*** Opening of Excerpted records ***

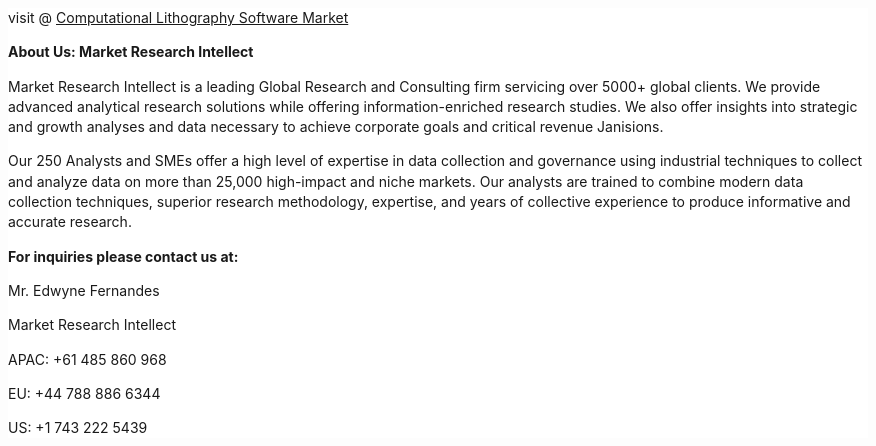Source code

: visit&nbsp;@</strong>&nbsp;</span><span class="font-[700]"><a href="https://www.marketresearchintellect.com/product/computational-lithography-software-market/?utm_source=Linkedin&utm_medium=829" target="_blank" data-tracking-control-name="article-ssr-frontend-pulse_little-text-block" data-tracking-will-navigate="" data-test-link="">Computational Lithography Software Market</a></span></p><p><strong><span class="font-[700]">About Us: Market Research Intellect</span></strong></p><p><span class="">Market Research Intellect is a leading Global Research and Consulting firm servicing over 5000+ global clients. We provide advanced analytical research solutions while offering information-enriched research studies.&nbsp;</span>We also offer insights into strategic and growth analyses and data necessary to achieve corporate goals and critical revenue Janisions.</p><p><span class="">Our 250 Analysts and SMEs offer a high level of expertise in data collection and governance using industrial techniques to collect and analyze data on more than 25,000 high-impact and niche markets. Our analysts are trained to combine modern data collection techniques, superior research methodology, expertise, and years of collective experience to produce informative and accurate research.</span></p><p><strong>For inquiries please contact us at:</strong></p><p>Mr. Edwyne Fernandes</p><p>Market Research Intellect</p><p>APAC: +61 485 860 968</p><p>EU: +44 788 886 6344</p><p>US: +1 743 222 5439</p>
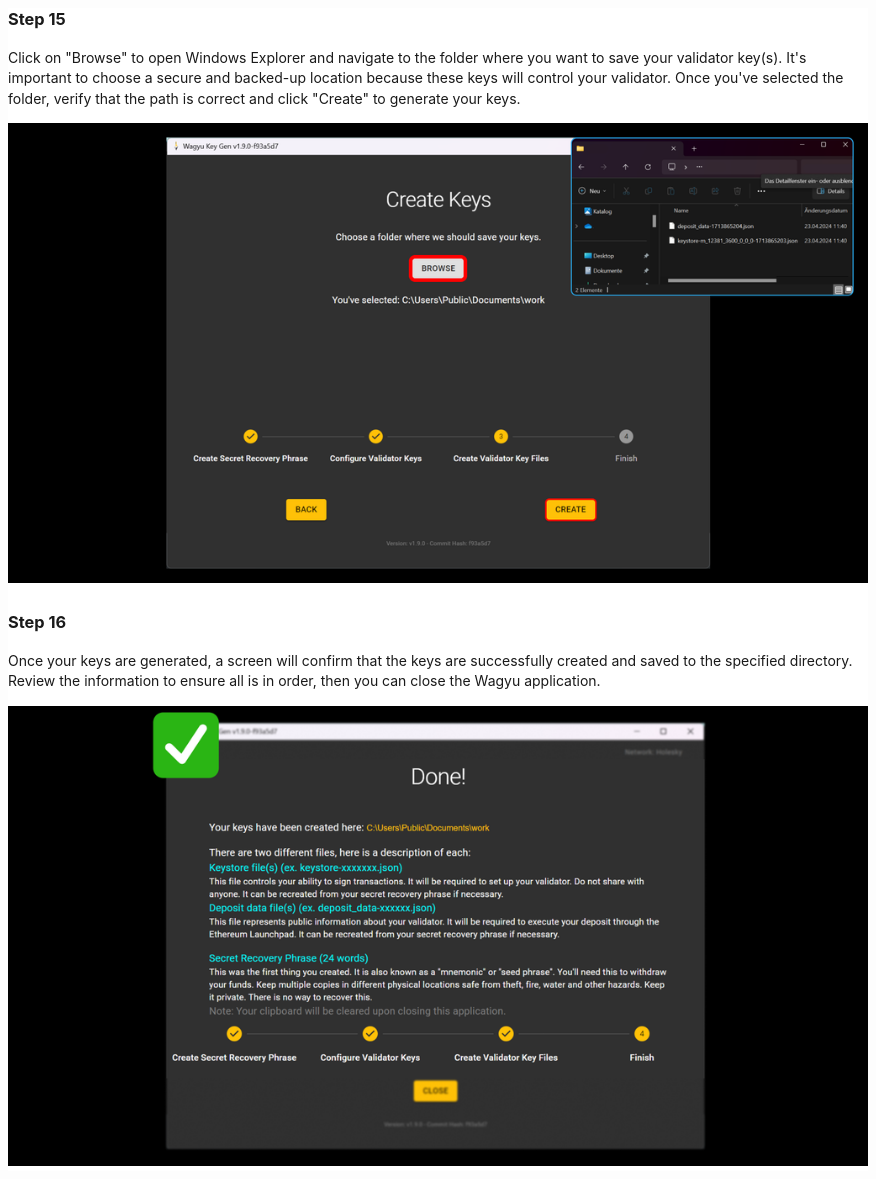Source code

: ### Step 15
Click on "Browse" to open Windows Explorer and navigate to the folder where you want to save your validator key(s). It's important to choose a secure and backed-up location because these keys will control your validator. Once you've selected the folder, verify that the path is correct and click "Create" to generate your keys.

![Step 16 Screenshot](../../../../../../static/screenshots/guides/lido-csm-operator/lido-csm-15.png)

### Step 16
Once your keys are generated, a screen will confirm that the keys are successfully created and saved to the specified directory. Review the information to ensure all is in order, then you can close the Wagyu application.

![Step 18 Screenshot](../../../../../../static/screenshots/guides/lido-csm-operator/lido-csm-16.png)
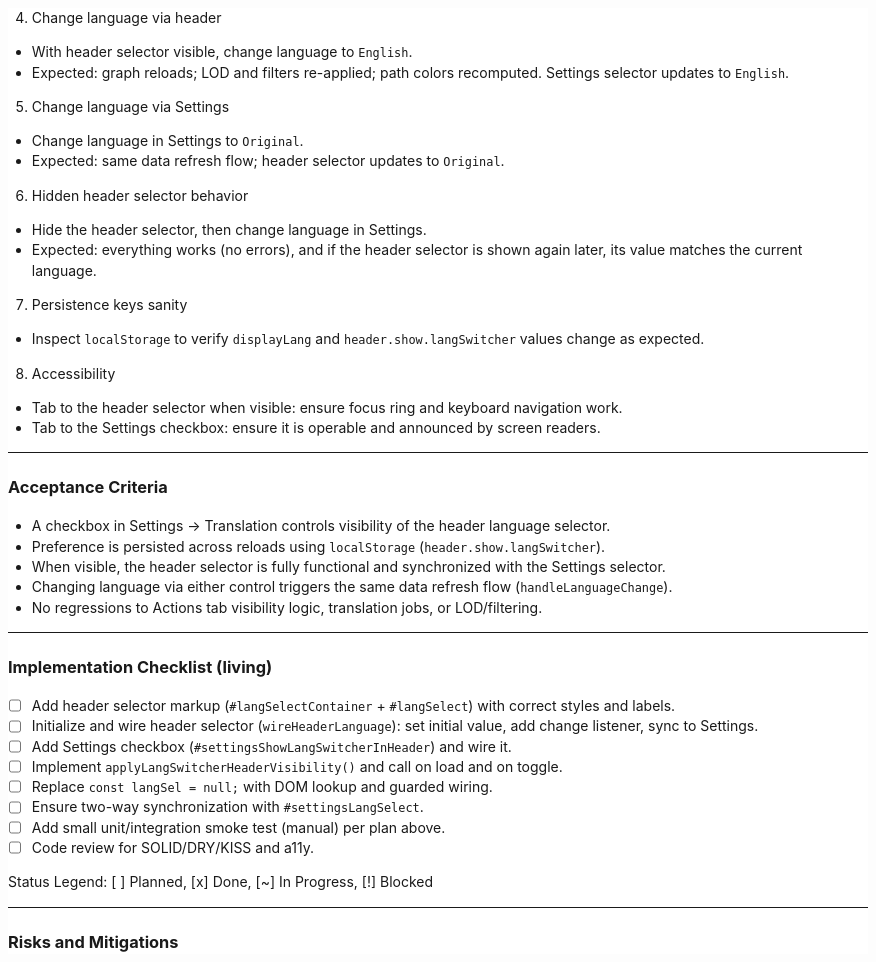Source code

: 4. Change language via header
- With header selector visible, change language to `English`.
- Expected: graph reloads; LOD and filters re-applied; path colors recomputed. Settings selector updates to `English`.

5. Change language via Settings
- Change language in Settings to `Original`.
- Expected: same data refresh flow; header selector updates to `Original`.

6. Hidden header selector behavior
- Hide the header selector, then change language in Settings.
- Expected: everything works (no errors), and if the header selector is shown again later, its value matches the current language.

7. Persistence keys sanity
- Inspect `localStorage` to verify `displayLang` and `header.show.langSwitcher` values change as expected.

8. Accessibility
- Tab to the header selector when visible: ensure focus ring and keyboard navigation work.
- Tab to the Settings checkbox: ensure it is operable and announced by screen readers.

---

### Acceptance Criteria

- A checkbox in Settings → Translation controls visibility of the header language selector.
- Preference is persisted across reloads using `localStorage` (`header.show.langSwitcher`).
- When visible, the header selector is fully functional and synchronized with the Settings selector.
- Changing language via either control triggers the same data refresh flow (`handleLanguageChange`).
- No regressions to Actions tab visibility logic, translation jobs, or LOD/filtering.

---

### Implementation Checklist (living)

- [ ] Add header selector markup (`#langSelectContainer` + `#langSelect`) with correct styles and labels.
- [ ] Initialize and wire header selector (`wireHeaderLanguage`): set initial value, add change listener, sync to Settings.
- [ ] Add Settings checkbox (`#settingsShowLangSwitcherInHeader`) and wire it.
- [ ] Implement `applyLangSwitcherHeaderVisibility()` and call on load and on toggle.
- [ ] Replace `const langSel = null;` with DOM lookup and guarded wiring.
- [ ] Ensure two-way synchronization with `#settingsLangSelect`.
- [ ] Add small unit/integration smoke test (manual) per plan above.
- [ ] Code review for SOLID/DRY/KISS and a11y.

Status Legend: [ ] Planned, [x] Done, [~] In Progress, [!] Blocked

---

### Risks and Mitigations
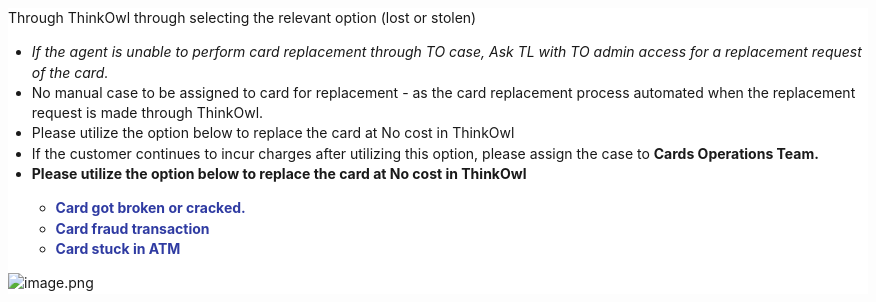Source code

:   </span>
 </strong>
 Through ThinkOwl through selecting the relevant option (lost or stolen)
</p>
<ul class="ghq-card-content__bulleted-list" data-ghq-card-content-type="BULLETED_LIST">
 <li class="ghq-card-content__bulleted-list-item" data-ghq-card-content-type="BULLETED_LIST_ITEM">
  <em class="ghq-card-content__italic" data-ghq-card-content-type="ITALIC">
   If the agent is unable to perform card replacement through TO case, Ask TL with TO admin access for a replacement request of the card.
  </em>
 </li>
 <li class="ghq-card-content__bulleted-list-item" data-ghq-card-content-type="BULLETED_LIST_ITEM">
  No manual case to be assigned to card for replacement - as the card replacement process automated when the replacement request is made through ThinkOwl.
 </li>
 <li class="ghq-card-content__bulleted-list-item" data-ghq-card-content-type="BULLETED_LIST_ITEM">
  Please utilize the option below to replace the card at No cost in ThinkOwl
 </li>
 <li class="ghq-card-content__bulleted-list-item" data-ghq-card-content-type="BULLETED_LIST_ITEM">
  If the customer continues to incur charges after utilizing this option, please assign the case to
  <strong class="ghq-card-content__bold" data-ghq-card-content-type="BOLD">
   Cards Operations Team.
  </strong>
 </li>
 <li class="ghq-card-content__bulleted-list-item" data-ghq-card-content-type="BULLETED_LIST_ITEM">
  <strong class="ghq-card-content__bold" data-ghq-card-content-type="BOLD">
   Please utilize the option below to replace the card at No cost in ThinkOwl
  </strong>
 </li>
 <ul class="ghq-card-content__bulleted-list" data-ghq-card-content-type="BULLETED_LIST">
  <li class="ghq-card-content__bulleted-list-item" data-ghq-card-content-type="BULLETED_LIST_ITEM">
   <span class="ghq-card-content__text-color" data-ghq-card-content-type="TEXT_COLOR" style="color:#2f3ba2">
    <strong class="ghq-card-content__bold" data-ghq-card-content-type="BOLD">
     Card got broken or cracked.
    </strong>
   </span>
  </li>
  <li class="ghq-card-content__bulleted-list-item" data-ghq-card-content-type="BULLETED_LIST_ITEM">
   <span class="ghq-card-content__text-color" data-ghq-card-content-type="TEXT_COLOR" style="color:#2f3ba2">
    <strong class="ghq-card-content__bold" data-ghq-card-content-type="BOLD">
     Card fraud transaction
    </strong>
   </span>
  </li>
  <li class="ghq-card-content__bulleted-list-item" data-ghq-card-content-type="BULLETED_LIST_ITEM">
   <span class="ghq-card-content__text-color" data-ghq-card-content-type="TEXT_COLOR" style="color:#2f3ba2">
    <strong class="ghq-card-content__bold" data-ghq-card-content-type="BOLD">
     Card stuck in ATM
    </strong>
   </span>
  </li>
 </ul>
</ul>
<p class="ghq-card-content__paragraph align-center" data-ghq-card-content-type="paragraph" data-text-align="center">
 <span class="ghq-card-content__image-container">
  <img alt="image.png" class="ghq-card-content__image" data-ghq-card-content-image-filename="image.png" data-ghq-card-content-type="IMAGE" src="/collections/WIO PERSONAL/resources/image.png" style="width:436px" width="436"/>
 </span>
</p>
<p class="ghq-card-content__paragraph" data-ghq-card-content-type="paragraph">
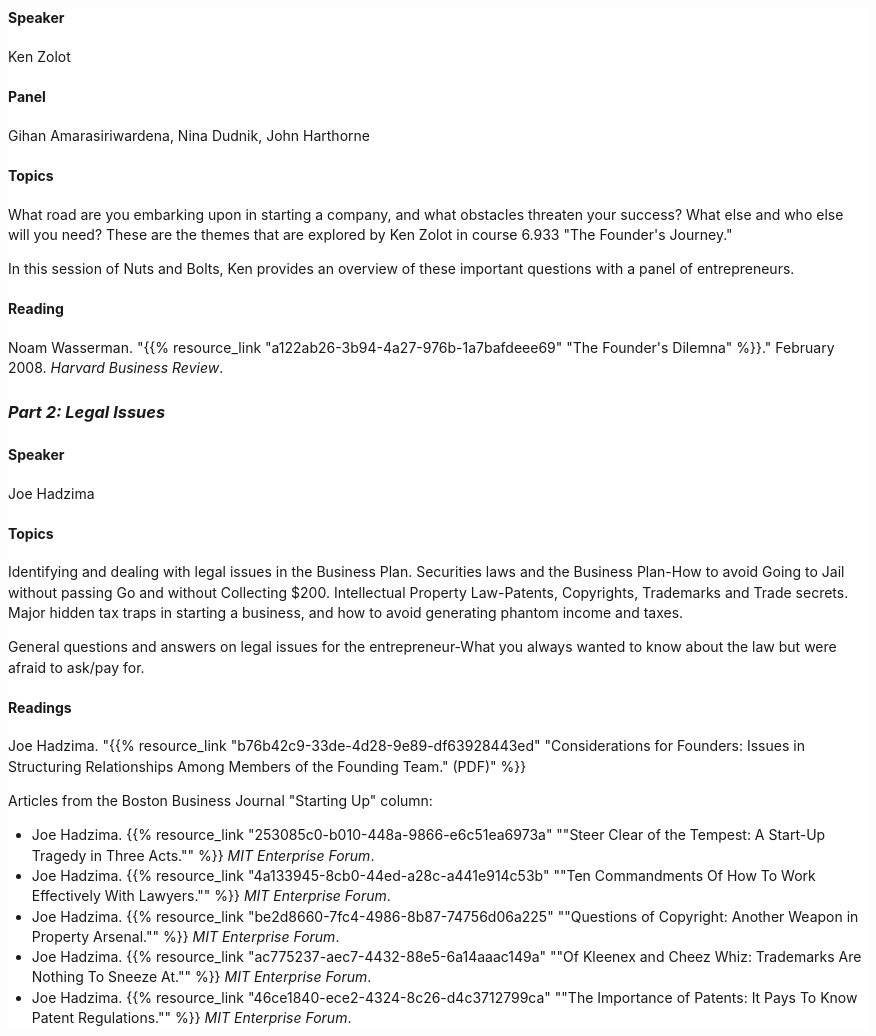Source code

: #### Speaker

Ken Zolot

#### Panel

Gihan Amarasiriwardena, Nina Dudnik, John Harthorne

#### Topics

What road are you embarking upon in starting a company, and what obstacles threaten your success? What else and who else will you need? These are the themes that are explored by Ken Zolot in course 6.933 "The Founder's Journey."

In this session of Nuts and Bolts, Ken provides an overview of these important questions with a panel of entrepreneurs.

#### Reading

Noam Wasserman. "{{% resource_link "a122ab26-3b94-4a27-976b-1a7bafdeee69" "The Founder's Dilemna" %}}." February 2008. *Harvard Business Review*.

### *Part 2: Legal Issues*

#### Speaker

Joe Hadzima

#### Topics

Identifying and dealing with legal issues in the Business Plan. Securities laws and the Business Plan-How to avoid Going to Jail without passing Go and without Collecting $200. Intellectual Property Law-Patents, Copyrights, Trademarks and Trade secrets. Major hidden tax traps in starting a business, and how to avoid generating phantom income and taxes.

General questions and answers on legal issues for the entrepreneur-What you always wanted to know about the law but were afraid to ask/pay for.

#### Readings

Joe Hadzima. "{{% resource_link "b76b42c9-33de-4d28-9e89-df63928443ed" "Considerations for Founders: Issues in Structuring Relationships Among Members of the Founding Team.\" (PDF)" %}}

Articles from the Boston Business Journal "Starting Up" column:

- Joe Hadzima. {{% resource_link "253085c0-b010-448a-9866-e6c51ea6973a" "\"Steer Clear of the Tempest: A Start-Up Tragedy in Three Acts.\"" %}} *MIT Enterprise Forum*.
- Joe Hadzima. {{% resource_link "4a133945-8cb0-44ed-a28c-a441e914c53b" "\"Ten Commandments Of How To Work Effectively With Lawyers.\"" %}} *MIT Enterprise Forum*.
- Joe Hadzima. {{% resource_link "be2d8660-7fc4-4986-8b87-74756d06a225" "\"Questions of Copyright: Another Weapon in Property Arsenal.\"" %}} *MIT Enterprise Forum*.
- Joe Hadzima. {{% resource_link "ac775237-aec7-4432-88e5-6a14aaac149a" "\"Of Kleenex and Cheez Whiz: Trademarks Are Nothing To Sneeze At.\"" %}} *MIT Enterprise Forum*.
- Joe Hadzima. {{% resource_link "46ce1840-ece2-4324-8c26-d4c3712799ca" "\"The Importance of Patents: It Pays To Know Patent Regulations.\"" %}} *MIT Enterprise Forum*.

*** Close of Excerpted records ***

Count the lines of the items above that contain the string "important", with uppercase and lowercase letters treated as different. State only the resulting number.

2